» **Task to carry out**:
Switch "relics" to "remnants" and write out the Hannah Duston transcript starting at "Paul: I mean" and ending at "over and over.".

» **Provided passage**:
- - - - -

Paul: I’m Paul Puleo, I’m the Sagamo which roughly translated to principal speaker of the grand council of the Koasek band of the Penobscot and Abenaki people.

Jack: Paul doesn’t buy Cotton Mather’s version of the story. The one where the Abenakis smashed Duston’s newborn baby against the tree. He says it doesn’t mesh with other captivity stories of the era. We have many many accounts of captives saying that being taken by the Abenaki was not a death sentence. Many went to Canada, some of them were traded back. Paul think Hannah’s captors were probably treating her well.

Roman: Well, presumably as well as one can be treated in captivity.

Jack: And he says Abenakis revered children, so idea of a warrior bashing a baby against a tree as Cotton Mathers’ story portrays, sounds unlikely to him.

Roman: It’s impossible to know how the baby was killed or how Hannah Duston was treated by her captors. And I hesitate to judge from my 21st century vantage point what she should or shouldn’t have done in order to make her escape. But it’s clear that the Hannah Duston story is complicated.

Jack: Paul thinks the monument to her should just be forgotten.

Paul: I mean I really don’t think this monument should be preserved in any way. It’s gonna last here for a millennia so it’s unfortunate it’s here. It’s not going away.

Jack: And that’s the problem now. The Hannah Duston monuments, the one on the island and all the others are mostly fading relics in out of the way places. But every few years, some politician or history buff or native American point to one and says, “Tear this thing down!” or “Clean this thing up!”. And every time people argue, “Is she a heroine or is she a villain?” The same thing over and over and over.

Roman: Just in the last couple of months, there’s been renewed talk about the monument. People are suggesting putting up additional plaques that showed the Abenaki history or changing the name from the Hannah Duston Memorial State Historic Site to the Contoocook Island State Historic Site.

Jack: But even as small as cleaning up graffiti on the monument or mowing the grounds could be seen as taking a stance about whether Hannah Duston deserved a monument in the first place. About whether she was actually a hero or a villain. Before we left the island Paul Puleo said there was something he wanted to do off the record.

Jack: Sure. No recording? Okay.

Jack: He pulled out a drum and some tobacco. He paced around the monument twice. One time he scattered a little tobacco on four sides of the statue. The other time he beat the drum and sang. He didn’t want me to record the ceremony, but he talked about it afterwards.

Paul: We don’t want to forget our ancestors in the past. So we did a little honoring song and we made an offering of tobacco to purify the grounds, where we were walking around there.

Jack: And does it provide you with any relief or satisfaction to do that?

Paul: Well it was appropriate. You know, just asking earth mother, honing earth mother. Take him back and understanding, with some kind of closure they are now.

Jack: Spiritual closure if nothing else. In lieu of any public decision on how to include Paul’s ancestors in this history, this private ceremony would have to be enough. For now the statue with her shot off nose and vague haunting plaque remains neglected and crumbling, which actually is probably the most accurate symbol of how we feel about Hannah Duston today. Ambivalent about who she was but not quite ready to let her go.

- - - - -

» **Data excerpts**:
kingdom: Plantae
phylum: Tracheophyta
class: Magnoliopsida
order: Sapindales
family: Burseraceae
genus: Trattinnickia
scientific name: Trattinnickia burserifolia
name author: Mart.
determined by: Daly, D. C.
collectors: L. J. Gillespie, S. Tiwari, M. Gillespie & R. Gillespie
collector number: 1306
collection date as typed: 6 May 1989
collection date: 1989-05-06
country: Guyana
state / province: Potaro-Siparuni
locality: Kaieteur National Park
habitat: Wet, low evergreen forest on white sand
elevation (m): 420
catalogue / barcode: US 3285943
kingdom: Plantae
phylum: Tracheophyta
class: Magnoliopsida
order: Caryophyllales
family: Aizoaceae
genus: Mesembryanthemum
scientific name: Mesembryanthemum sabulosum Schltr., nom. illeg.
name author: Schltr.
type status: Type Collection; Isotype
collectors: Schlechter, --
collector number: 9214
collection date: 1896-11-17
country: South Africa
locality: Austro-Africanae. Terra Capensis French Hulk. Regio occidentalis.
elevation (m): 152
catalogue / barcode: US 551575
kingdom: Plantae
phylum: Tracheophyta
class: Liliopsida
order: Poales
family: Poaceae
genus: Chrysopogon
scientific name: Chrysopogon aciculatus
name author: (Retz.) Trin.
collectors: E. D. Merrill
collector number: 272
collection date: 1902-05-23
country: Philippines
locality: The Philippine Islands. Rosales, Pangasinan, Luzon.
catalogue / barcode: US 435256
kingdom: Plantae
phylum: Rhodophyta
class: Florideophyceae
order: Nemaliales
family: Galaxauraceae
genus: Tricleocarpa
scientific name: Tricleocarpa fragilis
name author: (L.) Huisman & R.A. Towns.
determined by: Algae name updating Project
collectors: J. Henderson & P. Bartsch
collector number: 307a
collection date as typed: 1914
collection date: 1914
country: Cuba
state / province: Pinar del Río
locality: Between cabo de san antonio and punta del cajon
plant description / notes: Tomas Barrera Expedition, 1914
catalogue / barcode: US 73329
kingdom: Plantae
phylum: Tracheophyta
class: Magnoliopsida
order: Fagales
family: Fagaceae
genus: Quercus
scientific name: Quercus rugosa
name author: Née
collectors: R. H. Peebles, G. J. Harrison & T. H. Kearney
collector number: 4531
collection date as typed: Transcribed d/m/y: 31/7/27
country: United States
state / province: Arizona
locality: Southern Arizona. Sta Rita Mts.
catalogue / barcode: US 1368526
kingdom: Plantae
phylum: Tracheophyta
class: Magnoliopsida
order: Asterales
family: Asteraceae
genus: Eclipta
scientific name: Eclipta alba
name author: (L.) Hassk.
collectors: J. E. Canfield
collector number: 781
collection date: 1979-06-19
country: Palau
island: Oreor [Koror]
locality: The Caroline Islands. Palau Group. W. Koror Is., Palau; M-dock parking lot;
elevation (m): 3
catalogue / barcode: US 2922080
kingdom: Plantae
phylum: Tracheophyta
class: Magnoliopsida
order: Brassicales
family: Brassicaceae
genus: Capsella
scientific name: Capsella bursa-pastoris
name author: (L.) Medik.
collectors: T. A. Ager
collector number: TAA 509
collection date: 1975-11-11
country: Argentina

- - - - -

» **Result**:
Paul: I mean I really don’t think this monument should be preserved in any way. It’s gonna last here for a millennia so it’s unfortunate it’s here. It’s not going away.

Jack: And that’s the problem now. The Hannah Duston monuments, the one on the island and all the others are mostly fading remnants in out of the way places. But every few years, some politician or history buff or native American point to one and says, “Tear this thing down!” or “Clean this thing up!”. And every time people argue, “Is she a heroine or is she a villain?” The same thing over and over and over.